1. ¿Qué proceso te quita más horas de las que admite tu margen?
No el más glamuroso. No el que sale en LinkedIn. El que consume tiempo de personas que cuestan caro y produce un output que un sistema bien diseñado podría producir igual o mejor. Si no sabes responder con un proceso concreto y una estimación de horas/semana, no estás listo para automatizar nada.
2. ¿Tienes los datos accesibles, o están en silos sin API?
Un agente sin contexto es un chatbot con menos gracia. La diferencia entre un asistente útil y un asistente decorativo está en si puede leer tu CRM, tu ERP, tus documentos. Si tus datos viven en hojas de cálculo locales o en sistemas legacy sin endpoint, el primer trabajo no es IA — es plomería.

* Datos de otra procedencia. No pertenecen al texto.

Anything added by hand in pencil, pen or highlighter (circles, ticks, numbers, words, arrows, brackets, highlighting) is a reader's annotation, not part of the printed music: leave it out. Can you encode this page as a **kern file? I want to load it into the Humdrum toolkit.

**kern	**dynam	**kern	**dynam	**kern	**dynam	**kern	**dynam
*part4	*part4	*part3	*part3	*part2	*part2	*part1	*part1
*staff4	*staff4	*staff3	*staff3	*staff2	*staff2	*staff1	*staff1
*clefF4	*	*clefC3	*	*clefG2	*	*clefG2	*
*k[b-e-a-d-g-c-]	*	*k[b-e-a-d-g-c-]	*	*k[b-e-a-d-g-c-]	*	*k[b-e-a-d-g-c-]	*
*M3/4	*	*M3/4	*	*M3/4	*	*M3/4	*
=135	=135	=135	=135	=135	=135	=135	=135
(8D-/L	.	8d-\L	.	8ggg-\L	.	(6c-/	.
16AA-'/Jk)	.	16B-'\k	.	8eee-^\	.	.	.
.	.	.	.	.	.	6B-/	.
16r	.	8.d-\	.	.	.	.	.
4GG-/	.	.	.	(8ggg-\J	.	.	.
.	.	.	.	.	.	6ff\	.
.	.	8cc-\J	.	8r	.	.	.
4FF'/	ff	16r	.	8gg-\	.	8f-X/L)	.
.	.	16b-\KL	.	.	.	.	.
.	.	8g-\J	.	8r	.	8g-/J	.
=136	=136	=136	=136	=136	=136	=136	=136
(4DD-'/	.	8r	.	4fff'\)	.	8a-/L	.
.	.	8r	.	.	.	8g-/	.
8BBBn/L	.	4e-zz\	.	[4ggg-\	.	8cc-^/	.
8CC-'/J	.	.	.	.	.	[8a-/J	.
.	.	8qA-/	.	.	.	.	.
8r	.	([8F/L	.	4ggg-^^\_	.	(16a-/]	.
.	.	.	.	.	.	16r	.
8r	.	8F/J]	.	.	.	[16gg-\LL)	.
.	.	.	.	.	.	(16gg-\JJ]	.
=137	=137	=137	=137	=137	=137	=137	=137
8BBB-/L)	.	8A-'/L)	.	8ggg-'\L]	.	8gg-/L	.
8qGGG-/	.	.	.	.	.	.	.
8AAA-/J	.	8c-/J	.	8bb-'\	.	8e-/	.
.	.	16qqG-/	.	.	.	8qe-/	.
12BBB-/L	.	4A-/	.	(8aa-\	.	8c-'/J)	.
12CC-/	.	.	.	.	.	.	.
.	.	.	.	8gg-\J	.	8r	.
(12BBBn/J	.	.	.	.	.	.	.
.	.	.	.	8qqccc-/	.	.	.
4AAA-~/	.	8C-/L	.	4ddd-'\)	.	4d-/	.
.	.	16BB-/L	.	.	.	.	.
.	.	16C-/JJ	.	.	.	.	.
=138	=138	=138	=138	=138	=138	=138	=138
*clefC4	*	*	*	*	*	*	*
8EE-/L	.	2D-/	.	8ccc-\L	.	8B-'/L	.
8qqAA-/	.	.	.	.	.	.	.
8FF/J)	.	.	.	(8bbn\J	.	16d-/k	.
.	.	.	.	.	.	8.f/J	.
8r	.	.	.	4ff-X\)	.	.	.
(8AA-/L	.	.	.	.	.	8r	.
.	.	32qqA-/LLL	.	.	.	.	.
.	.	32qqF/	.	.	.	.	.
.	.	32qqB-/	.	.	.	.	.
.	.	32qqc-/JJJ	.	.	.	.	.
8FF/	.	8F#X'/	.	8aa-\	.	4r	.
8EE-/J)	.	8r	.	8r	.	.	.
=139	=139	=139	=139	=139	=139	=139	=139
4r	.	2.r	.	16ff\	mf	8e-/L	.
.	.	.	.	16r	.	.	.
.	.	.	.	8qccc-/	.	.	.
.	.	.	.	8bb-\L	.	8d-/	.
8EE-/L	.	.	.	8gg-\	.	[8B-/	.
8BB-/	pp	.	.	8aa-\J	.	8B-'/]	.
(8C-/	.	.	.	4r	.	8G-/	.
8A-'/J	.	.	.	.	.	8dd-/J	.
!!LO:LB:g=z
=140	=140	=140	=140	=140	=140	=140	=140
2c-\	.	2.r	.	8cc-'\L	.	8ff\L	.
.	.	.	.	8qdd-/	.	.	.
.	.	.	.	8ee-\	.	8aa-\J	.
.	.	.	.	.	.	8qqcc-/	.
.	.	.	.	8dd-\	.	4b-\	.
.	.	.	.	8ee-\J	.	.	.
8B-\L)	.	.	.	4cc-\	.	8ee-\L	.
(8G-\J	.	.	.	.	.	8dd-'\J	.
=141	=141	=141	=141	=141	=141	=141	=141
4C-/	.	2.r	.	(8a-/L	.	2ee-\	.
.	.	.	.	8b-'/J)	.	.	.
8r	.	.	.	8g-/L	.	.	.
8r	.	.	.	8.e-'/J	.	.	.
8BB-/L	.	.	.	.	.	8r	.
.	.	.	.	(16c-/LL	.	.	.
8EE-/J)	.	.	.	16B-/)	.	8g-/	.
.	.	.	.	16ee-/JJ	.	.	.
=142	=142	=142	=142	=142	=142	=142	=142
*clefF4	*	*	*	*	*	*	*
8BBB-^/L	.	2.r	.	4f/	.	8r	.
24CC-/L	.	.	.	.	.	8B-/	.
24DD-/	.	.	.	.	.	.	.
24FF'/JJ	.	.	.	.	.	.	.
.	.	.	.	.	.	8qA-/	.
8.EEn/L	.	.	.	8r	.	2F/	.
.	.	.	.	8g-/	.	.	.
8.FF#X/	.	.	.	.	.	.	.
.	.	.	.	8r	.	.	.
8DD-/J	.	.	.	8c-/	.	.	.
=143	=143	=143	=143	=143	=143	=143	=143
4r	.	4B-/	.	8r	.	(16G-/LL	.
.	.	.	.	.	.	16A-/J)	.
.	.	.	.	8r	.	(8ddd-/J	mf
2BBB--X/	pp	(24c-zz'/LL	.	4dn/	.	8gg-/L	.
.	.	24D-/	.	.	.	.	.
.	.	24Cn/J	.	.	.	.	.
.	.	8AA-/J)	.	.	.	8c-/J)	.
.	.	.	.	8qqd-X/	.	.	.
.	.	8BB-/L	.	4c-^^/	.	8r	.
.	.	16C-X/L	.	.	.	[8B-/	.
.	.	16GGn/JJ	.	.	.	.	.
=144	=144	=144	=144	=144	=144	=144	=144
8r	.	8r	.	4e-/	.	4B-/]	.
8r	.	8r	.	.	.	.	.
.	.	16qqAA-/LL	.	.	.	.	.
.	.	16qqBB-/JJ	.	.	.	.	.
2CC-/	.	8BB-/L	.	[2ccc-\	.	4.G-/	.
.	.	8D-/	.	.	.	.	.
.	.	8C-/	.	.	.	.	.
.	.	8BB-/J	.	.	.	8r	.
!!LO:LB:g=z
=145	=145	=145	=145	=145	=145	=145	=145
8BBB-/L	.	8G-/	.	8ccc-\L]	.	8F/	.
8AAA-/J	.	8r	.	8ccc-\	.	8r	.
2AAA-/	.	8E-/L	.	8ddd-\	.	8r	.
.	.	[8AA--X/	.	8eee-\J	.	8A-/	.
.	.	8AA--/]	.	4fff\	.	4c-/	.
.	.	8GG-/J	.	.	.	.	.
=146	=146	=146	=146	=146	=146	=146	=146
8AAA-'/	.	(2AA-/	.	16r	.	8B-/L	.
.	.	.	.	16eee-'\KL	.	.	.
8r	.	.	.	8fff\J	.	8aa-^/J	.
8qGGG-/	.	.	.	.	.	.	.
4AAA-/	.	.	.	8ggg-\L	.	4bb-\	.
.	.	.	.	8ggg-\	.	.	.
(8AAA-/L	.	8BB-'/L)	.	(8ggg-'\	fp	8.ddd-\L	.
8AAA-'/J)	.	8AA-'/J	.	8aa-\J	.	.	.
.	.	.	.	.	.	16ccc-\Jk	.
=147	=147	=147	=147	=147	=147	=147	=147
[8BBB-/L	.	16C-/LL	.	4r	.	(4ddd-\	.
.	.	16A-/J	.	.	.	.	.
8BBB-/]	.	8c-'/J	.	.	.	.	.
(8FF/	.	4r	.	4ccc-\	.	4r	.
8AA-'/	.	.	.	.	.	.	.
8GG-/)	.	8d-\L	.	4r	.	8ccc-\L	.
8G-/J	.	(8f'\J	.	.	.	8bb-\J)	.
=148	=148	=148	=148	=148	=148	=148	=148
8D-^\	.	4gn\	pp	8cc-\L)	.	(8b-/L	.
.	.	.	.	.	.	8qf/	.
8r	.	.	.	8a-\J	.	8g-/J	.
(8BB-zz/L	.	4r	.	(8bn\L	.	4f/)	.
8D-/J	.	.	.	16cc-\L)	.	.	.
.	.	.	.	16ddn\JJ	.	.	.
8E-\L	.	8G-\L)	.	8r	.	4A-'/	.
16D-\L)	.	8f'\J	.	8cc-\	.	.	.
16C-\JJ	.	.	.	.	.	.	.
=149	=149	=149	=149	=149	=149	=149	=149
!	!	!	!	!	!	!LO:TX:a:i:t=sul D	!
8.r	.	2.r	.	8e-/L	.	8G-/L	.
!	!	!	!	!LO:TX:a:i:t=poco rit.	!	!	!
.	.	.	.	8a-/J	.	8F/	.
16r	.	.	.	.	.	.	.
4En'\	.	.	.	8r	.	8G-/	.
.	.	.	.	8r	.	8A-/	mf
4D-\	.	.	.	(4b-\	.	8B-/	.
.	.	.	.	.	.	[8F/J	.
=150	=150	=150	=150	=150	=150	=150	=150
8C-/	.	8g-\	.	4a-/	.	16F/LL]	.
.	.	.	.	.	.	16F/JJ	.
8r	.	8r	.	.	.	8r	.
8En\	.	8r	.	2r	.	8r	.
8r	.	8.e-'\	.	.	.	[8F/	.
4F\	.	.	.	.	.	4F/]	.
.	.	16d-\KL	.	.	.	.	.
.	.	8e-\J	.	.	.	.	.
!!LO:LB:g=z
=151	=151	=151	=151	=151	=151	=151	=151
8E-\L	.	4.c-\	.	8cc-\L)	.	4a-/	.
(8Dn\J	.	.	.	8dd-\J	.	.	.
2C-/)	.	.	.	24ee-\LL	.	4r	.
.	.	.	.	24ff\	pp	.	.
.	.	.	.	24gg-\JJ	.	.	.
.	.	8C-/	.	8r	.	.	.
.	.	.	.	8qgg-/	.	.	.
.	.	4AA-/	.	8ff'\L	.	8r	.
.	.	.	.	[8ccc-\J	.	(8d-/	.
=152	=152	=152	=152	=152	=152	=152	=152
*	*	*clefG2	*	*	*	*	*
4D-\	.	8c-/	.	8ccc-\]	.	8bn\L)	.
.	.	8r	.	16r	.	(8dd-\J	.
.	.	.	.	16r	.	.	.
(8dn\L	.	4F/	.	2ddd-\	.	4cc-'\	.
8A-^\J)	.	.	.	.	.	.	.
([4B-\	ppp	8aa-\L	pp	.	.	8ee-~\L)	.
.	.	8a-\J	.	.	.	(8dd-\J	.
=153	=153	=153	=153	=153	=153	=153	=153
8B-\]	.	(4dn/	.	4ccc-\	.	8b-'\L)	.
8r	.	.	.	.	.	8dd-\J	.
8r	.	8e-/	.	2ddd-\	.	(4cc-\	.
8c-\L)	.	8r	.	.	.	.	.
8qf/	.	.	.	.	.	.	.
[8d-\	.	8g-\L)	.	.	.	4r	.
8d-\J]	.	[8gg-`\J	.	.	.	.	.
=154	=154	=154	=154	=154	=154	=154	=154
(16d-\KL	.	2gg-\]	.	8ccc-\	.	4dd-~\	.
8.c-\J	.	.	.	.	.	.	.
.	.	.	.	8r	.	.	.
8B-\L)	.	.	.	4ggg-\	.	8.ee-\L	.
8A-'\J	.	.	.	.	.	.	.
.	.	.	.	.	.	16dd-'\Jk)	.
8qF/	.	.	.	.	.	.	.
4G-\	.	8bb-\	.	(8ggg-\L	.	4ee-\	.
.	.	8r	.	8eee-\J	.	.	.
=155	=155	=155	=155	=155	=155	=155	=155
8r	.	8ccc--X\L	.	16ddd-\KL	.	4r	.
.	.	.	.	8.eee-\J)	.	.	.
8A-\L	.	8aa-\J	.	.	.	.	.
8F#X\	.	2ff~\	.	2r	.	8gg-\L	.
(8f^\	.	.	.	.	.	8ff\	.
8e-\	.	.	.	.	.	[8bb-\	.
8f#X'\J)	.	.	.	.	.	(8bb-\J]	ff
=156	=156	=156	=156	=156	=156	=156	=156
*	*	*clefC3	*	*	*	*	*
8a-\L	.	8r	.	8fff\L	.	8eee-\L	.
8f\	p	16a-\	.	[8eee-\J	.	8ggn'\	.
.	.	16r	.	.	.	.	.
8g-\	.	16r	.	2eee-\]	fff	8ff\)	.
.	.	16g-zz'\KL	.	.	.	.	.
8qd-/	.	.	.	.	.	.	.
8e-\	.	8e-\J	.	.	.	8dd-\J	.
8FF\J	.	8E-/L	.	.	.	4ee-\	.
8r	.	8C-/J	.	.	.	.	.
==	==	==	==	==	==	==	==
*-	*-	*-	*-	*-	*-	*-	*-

3. ¿Hay alguien dentro que sea dueño del proyecto?
Los pilotos de IA no fracasan por la tecnología. Fracasan porque no hay un humano dentro de la empresa que se juegue algo con que funcione. Si el patrocinador es alguien del comité que asistió a una conferencia y volvió entusiasmado, el proyecto se evapora en cuanto cambien las prioridades del trimestre.
Si las tres respuestas son claras, el camino técnico es relativamente conocido: orquestación con un agente bien definido, conexión a las fuentes de datos vía MCP o APIs internas, validación humana en los pasos críticos. Lo difícil — y donde se concentra el 80 % del valor — es haber respondido bien las tres preguntas de arriba antes de escribir la primera línea de código.